Pas de pays sans paysans : Mauvaise graine
Dans Pas de pays sans paysans, la documentariste Ève Lamont passe en revue les nombreux bouleversements causés par la machine agro-industrielle. Le bonheur n’est plus dans le pré.
Forcée par la logique marchande à s’engager dans une dangereuse course productiviste, l’agriculture s’essouffle et, avec elle, les agriculteurs éprouvent de plus en plus de difficulté à exercer leur métier. Les problèmes sociaux, économiques et environnementaux auxquels font face les artisans de la terre sont criants.
Malgré cela, il est encore trop tôt pour annoncer la fin des haricots. Dans les vignes de France comme dans les Prairies canadiennes, des plaines "vermontoises" au terroir québécois, la résistance s’organise et fait clairement entendre son message: il faut revenir à une approche plus modeste, penser goût et santé plutôt que perfection et profit, s’en remettre aux méthodes douces préconisées par nos ancêtres.

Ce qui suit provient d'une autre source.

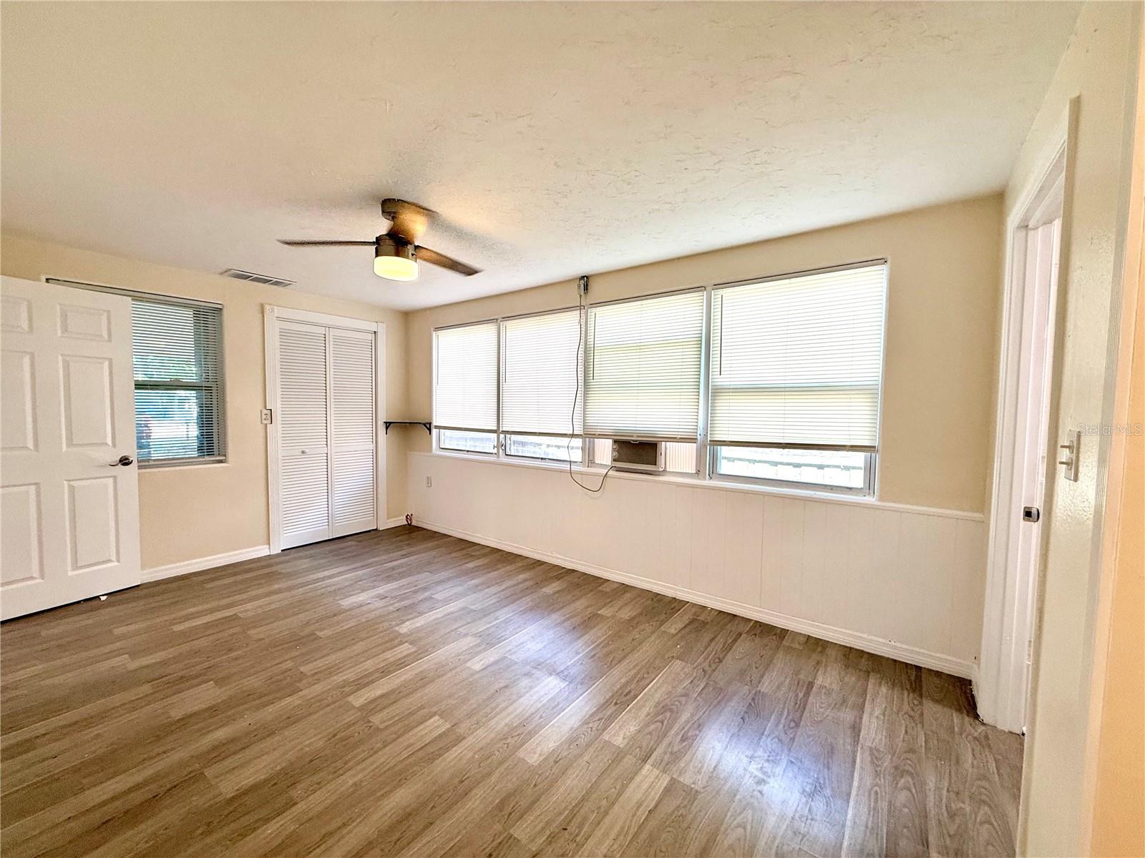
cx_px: 572
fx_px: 463
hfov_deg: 102.1
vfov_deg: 85.7
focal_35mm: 14
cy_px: 429
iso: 100
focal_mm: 2.22
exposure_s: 1/120
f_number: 2.2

Cultivatrice à temps partiel et cinéaste à plein temps, Ève Lamont nous fait faire le tour d’un jardin planétaire visiblement mal en point. Fruit d’une longue et solide enquête, son documentaire met efficacement en relief les nombreux problèmes auxquels se heurtent paysans, cultivateurs et autres éleveurs. Grave sans être alarmiste, le propos diffuse également sa part de lumière: en effet, Lamont ne manque pas de recenser ces terres où prospèrent les "semences d’espoir" plantées par d’irréductibles paysans. La réalisatrice de Squat! et de Méchante Job nous parle de sa démarche.
Pas de pays sans paysans traite de plusieurs questions, qui auraient toutes pu faire l’objet d’un film entier. Y a-t-il eu tentation de n’en traiter qu’une seule plutôt que de les aborder à la queue leu leu?
"Oui, j’aurais pu réaliser un film sur les OGM ou sur la mondialisation de l’agriculture. J’ai aussi hésité entre me concentrer sur les impacts sociaux et environnementaux et parler seulement des "alternatives", des solutions. En faisant les deux, le film va au-delà de la simple dénonciation."
Le projet Pas de pays sans paysans a nécessité quatre ans de travail. Parlez-nous un peu du processus qui a conduit à sa création.
"C’est ce qu’on appelle faire du documentaire d’auteur. Il y a un peu de missionnariat là-dedans (rires). Ça exige un don de soi qui va au-delà de ce que ton budget de tournage peut te permettre. Ce qui m’a avantagé, c’est que je suis aussi camérawoman professionnelle. Avant mes débuts en réalisation indépendante, j’ai commencé à travailler comme camérawoman et directrice photo pour diverses maisons de production. Ça m’a donné une souplesse et une capacité d’aller chercher sur le terrain une diversité de témoignages."
On s’attendrait à ce que le film, vu son parti pris engagé, suscite des émotions fortes telle la colère. Il donne aussi le moton, pardonnez l’expression…
"C’est pas un film racoleur. On parle de témoignages livrés par des gens vivants, réels, c’est pas des acteurs. Oui, ça va venir te chercher. La réalité dépasse souvent la fiction."